<<<<

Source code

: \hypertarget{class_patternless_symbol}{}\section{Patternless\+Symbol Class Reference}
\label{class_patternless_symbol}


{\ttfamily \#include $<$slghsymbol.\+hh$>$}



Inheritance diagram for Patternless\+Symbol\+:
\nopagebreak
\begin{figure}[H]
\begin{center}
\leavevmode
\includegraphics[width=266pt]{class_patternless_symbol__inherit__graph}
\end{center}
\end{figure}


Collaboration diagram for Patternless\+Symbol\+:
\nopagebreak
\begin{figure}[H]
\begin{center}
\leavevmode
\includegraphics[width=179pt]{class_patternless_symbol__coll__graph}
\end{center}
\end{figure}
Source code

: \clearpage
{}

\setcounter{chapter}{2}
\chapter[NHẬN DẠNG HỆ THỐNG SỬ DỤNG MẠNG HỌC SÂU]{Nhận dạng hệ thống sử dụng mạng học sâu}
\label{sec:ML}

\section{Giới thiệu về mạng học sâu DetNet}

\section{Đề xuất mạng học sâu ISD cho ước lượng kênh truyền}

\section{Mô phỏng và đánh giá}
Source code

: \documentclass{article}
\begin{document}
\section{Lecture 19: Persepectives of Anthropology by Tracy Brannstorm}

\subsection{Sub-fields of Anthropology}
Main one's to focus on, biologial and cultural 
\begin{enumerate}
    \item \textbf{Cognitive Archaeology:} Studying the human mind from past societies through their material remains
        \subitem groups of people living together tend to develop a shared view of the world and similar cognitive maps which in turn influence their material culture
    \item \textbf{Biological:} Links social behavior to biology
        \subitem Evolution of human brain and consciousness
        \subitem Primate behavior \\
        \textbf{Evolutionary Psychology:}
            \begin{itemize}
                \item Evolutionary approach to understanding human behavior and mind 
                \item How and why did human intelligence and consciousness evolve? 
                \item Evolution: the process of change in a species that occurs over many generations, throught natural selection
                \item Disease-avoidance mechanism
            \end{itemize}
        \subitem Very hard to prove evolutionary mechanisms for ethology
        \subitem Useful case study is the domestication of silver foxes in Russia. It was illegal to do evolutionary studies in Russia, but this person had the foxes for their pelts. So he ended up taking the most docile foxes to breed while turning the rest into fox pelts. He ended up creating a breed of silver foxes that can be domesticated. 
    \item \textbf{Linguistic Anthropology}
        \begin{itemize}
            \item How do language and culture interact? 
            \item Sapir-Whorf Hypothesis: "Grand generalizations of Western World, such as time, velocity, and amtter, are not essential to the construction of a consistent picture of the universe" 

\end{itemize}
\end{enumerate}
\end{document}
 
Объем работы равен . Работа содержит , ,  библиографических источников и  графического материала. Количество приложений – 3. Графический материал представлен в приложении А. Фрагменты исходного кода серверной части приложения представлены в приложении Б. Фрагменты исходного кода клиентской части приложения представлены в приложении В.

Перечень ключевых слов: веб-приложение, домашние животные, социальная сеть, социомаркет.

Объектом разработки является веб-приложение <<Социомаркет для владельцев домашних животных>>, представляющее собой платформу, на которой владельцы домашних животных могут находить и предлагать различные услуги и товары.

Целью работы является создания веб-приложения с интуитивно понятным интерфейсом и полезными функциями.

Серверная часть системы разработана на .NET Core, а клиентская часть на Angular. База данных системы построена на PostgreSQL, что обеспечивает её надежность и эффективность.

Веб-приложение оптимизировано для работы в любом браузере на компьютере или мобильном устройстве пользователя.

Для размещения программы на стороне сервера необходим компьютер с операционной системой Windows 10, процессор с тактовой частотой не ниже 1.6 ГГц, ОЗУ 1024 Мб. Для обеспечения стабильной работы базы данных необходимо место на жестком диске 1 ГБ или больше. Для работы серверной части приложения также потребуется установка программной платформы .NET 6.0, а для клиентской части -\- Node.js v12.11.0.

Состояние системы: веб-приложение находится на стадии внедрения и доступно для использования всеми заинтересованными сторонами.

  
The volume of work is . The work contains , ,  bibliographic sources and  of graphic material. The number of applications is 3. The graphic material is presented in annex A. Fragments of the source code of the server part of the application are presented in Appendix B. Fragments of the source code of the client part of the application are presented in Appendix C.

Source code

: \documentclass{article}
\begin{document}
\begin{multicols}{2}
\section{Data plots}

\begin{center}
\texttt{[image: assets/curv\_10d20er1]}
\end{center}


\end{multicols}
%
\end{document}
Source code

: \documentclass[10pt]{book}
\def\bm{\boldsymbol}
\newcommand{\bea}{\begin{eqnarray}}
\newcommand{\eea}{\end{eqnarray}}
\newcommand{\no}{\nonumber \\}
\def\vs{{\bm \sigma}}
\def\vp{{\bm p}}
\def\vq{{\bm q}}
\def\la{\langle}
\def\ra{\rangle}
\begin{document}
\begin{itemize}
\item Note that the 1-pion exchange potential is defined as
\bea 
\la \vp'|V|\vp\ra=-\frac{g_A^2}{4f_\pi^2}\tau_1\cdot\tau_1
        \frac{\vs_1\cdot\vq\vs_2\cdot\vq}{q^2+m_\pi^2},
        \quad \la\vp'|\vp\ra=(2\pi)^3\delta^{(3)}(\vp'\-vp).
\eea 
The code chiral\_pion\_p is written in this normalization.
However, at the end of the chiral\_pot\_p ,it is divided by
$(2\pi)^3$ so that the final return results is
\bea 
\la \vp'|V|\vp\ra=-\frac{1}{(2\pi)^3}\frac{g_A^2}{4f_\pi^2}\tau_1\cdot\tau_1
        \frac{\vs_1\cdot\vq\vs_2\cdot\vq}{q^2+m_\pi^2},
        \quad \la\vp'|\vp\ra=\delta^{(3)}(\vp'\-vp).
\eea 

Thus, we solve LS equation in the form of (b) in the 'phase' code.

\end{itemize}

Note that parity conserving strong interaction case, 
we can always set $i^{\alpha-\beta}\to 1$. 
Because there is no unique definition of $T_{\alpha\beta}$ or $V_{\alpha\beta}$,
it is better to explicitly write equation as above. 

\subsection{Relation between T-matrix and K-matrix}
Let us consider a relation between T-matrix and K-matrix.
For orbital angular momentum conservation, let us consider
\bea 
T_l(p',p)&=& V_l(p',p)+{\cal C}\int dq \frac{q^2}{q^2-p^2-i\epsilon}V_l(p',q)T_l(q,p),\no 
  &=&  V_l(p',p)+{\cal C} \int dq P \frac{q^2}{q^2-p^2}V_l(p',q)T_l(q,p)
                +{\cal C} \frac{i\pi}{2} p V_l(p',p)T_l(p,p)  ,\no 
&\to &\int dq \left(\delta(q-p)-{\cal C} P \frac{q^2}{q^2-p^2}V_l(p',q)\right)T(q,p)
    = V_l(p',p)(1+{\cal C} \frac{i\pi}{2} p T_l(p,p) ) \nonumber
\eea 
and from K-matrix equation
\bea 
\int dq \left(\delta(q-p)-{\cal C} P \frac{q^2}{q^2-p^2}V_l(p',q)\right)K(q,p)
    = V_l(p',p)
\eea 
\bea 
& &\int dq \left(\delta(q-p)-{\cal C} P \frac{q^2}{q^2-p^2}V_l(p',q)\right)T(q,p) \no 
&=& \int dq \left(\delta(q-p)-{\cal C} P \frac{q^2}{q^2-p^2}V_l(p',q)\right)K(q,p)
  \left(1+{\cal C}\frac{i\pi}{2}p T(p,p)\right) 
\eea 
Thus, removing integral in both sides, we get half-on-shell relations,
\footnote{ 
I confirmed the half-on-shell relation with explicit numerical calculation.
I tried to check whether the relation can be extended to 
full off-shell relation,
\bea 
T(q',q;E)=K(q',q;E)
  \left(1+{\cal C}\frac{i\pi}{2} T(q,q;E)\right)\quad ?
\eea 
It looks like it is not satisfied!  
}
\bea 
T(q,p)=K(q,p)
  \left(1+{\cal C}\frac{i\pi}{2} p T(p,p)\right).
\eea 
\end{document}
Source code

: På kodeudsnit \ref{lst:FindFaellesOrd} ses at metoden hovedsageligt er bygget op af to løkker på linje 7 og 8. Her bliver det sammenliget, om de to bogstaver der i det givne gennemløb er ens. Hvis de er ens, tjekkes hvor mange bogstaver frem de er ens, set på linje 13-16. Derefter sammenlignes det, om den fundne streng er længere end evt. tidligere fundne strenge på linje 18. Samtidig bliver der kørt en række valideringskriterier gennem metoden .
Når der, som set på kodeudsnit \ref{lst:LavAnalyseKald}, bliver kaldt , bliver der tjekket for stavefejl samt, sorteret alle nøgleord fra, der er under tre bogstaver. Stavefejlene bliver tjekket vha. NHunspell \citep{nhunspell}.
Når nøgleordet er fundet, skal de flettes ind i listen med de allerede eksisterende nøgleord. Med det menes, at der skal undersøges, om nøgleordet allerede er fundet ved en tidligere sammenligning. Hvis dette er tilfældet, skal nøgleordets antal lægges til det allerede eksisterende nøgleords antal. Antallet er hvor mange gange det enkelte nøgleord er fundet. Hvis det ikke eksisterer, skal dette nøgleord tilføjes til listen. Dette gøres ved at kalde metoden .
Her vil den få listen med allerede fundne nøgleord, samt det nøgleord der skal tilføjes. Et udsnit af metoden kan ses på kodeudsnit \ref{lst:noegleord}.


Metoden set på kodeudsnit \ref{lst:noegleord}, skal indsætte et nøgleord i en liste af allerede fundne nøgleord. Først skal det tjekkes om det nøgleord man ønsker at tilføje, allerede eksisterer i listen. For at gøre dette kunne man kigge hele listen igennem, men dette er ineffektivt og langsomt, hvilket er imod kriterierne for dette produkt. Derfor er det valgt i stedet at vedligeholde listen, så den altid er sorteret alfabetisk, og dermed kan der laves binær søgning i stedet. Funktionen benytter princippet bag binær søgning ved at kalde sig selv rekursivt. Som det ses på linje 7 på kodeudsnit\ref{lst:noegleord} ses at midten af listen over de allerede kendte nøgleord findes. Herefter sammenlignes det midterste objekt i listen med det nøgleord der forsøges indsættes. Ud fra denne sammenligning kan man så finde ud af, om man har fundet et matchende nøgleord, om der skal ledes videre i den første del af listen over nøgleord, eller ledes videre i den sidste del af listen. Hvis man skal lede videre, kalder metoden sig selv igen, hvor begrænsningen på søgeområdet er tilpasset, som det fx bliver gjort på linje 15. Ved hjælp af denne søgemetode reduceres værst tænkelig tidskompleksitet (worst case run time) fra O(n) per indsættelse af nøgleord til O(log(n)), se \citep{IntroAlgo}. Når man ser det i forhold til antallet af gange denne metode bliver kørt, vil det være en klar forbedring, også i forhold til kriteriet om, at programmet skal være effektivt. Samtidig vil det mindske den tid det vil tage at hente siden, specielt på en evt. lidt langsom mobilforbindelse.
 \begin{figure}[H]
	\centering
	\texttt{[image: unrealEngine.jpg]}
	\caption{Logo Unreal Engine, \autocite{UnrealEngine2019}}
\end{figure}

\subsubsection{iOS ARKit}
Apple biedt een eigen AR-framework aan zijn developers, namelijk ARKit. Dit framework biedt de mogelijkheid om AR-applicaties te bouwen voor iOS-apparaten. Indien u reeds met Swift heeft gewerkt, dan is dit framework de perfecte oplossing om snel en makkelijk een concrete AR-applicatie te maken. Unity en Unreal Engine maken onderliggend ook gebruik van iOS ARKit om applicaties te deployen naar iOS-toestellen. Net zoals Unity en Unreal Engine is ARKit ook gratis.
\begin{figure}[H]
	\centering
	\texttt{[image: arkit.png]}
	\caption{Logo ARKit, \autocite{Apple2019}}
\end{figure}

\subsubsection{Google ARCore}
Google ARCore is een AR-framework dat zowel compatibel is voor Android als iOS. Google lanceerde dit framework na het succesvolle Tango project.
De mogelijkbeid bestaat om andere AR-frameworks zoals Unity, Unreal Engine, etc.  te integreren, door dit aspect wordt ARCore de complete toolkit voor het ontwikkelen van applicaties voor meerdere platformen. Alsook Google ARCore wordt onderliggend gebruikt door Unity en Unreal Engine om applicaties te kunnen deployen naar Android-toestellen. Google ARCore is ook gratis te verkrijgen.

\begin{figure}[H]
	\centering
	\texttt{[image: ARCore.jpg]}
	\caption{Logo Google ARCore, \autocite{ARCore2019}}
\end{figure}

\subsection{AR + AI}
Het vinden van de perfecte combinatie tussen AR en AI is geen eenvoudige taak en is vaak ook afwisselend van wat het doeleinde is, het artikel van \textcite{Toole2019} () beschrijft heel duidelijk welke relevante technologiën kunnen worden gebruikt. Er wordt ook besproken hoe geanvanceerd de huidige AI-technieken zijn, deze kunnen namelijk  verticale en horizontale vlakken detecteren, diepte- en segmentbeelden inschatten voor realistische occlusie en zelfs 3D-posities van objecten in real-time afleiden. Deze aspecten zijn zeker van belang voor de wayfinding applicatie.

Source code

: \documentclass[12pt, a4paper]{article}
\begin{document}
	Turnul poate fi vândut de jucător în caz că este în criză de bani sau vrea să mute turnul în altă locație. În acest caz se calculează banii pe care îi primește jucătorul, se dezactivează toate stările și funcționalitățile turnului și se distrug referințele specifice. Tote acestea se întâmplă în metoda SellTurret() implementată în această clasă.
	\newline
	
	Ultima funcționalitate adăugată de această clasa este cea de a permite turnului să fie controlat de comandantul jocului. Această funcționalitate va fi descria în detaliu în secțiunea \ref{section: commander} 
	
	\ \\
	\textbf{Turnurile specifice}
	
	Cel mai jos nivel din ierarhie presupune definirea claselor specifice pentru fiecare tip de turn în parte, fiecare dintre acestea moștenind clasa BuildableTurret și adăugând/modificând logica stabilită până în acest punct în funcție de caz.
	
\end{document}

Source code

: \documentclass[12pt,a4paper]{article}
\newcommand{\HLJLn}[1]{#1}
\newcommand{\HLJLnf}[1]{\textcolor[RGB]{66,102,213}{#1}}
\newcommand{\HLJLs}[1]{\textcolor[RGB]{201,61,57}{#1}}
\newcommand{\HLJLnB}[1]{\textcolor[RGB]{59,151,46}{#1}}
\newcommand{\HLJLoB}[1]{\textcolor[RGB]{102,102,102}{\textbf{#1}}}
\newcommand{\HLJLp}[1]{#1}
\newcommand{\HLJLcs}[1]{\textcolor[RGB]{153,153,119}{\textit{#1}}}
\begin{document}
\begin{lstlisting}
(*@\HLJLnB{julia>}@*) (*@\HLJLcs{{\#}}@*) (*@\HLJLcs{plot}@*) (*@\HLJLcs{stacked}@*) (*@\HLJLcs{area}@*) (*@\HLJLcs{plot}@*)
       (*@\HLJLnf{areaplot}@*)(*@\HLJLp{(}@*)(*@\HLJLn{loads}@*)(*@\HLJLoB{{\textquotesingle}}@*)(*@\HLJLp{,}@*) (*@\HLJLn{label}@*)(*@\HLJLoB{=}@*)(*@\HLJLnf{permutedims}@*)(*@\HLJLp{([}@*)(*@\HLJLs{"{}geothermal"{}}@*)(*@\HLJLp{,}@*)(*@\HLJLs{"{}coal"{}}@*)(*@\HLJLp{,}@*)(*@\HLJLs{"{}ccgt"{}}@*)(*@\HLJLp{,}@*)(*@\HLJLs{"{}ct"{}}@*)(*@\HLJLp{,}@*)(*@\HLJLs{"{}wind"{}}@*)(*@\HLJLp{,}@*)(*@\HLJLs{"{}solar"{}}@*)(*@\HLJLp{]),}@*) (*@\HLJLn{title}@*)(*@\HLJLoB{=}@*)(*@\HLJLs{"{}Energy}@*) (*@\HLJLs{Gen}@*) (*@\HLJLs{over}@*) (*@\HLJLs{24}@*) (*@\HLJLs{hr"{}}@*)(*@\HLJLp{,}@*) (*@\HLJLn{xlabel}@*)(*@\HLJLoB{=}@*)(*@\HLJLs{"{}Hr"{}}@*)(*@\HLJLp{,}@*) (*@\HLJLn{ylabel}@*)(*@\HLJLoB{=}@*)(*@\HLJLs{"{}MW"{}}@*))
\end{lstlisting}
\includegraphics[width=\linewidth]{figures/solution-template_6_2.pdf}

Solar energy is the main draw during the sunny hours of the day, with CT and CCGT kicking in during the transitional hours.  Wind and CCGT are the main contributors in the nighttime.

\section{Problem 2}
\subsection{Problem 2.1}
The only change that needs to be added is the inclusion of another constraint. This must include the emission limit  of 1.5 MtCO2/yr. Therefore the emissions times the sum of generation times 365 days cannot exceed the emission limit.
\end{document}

>>>>

Report every line of the data in which "linje" appears.

● Completed exercise
: På kodeudsnit \ref{lst:FindFaellesOrd} ses at metoden hovedsageligt er bygget op af to løkker på linje 7 og 8. Her bliver det sammenliget, om de to bogstaver der i det givne gennemløb er ens. Hvis de er ens, tjekkes hvor mange bogstaver frem de er ens, set på linje 13-16. Derefter sammenlignes det, om den fundne streng er længere end evt. tidligere fundne strenge på linje 18. Samtidig bliver der kørt en række valideringskriterier gennem metoden .
Metoden set på kodeudsnit \ref{lst:noegleord}, skal indsætte et nøgleord i en liste af allerede fundne nøgleord. Først skal det tjekkes om det nøgleord man ønsker at tilføje, allerede eksisterer i listen. For at gøre dette kunne man kigge hele listen igennem, men dette er ineffektivt og langsomt, hvilket er imod kriterierne for dette produkt. Derfor er det valgt i stedet at vedligeholde listen, så den altid er sorteret alfabetisk, og dermed kan der laves binær søgning i stedet. Funktionen benytter princippet bag binær søgning ved at kalde sig selv rekursivt. Som det ses på linje 7 på kodeudsnit\ref{lst:noegleord} ses at midten af listen over de allerede kendte nøgleord findes. Herefter sammenlignes det midterste objekt i listen med det nøgleord der forsøges indsættes. Ud fra denne sammenligning kan man så finde ud af, om man har fundet et matchende nøgleord, om der skal ledes videre i den første del af listen over nøgleord, eller ledes videre i den sidste del af listen. Hvis man skal lede videre, kalder metoden sig selv igen, hvor begrænsningen på søgeområdet er tilpasset, som det fx bliver gjort på linje 15. Ved hjælp af denne søgemetode reduceres værst tænkelig tidskompleksitet (worst case run time) fra O(n) per indsættelse af nøgleord til O(log(n)), se \citep{IntroAlgo}. Når man ser det i forhold til antallet af gange denne metode bliver kørt, vil det være en klar forbedring, også i forhold til kriteriet om, at programmet skal være effektivt. Samtidig vil det mindske den tid det vil tage at hente siden, specielt på en evt. lidt langsom mobilforbindelse.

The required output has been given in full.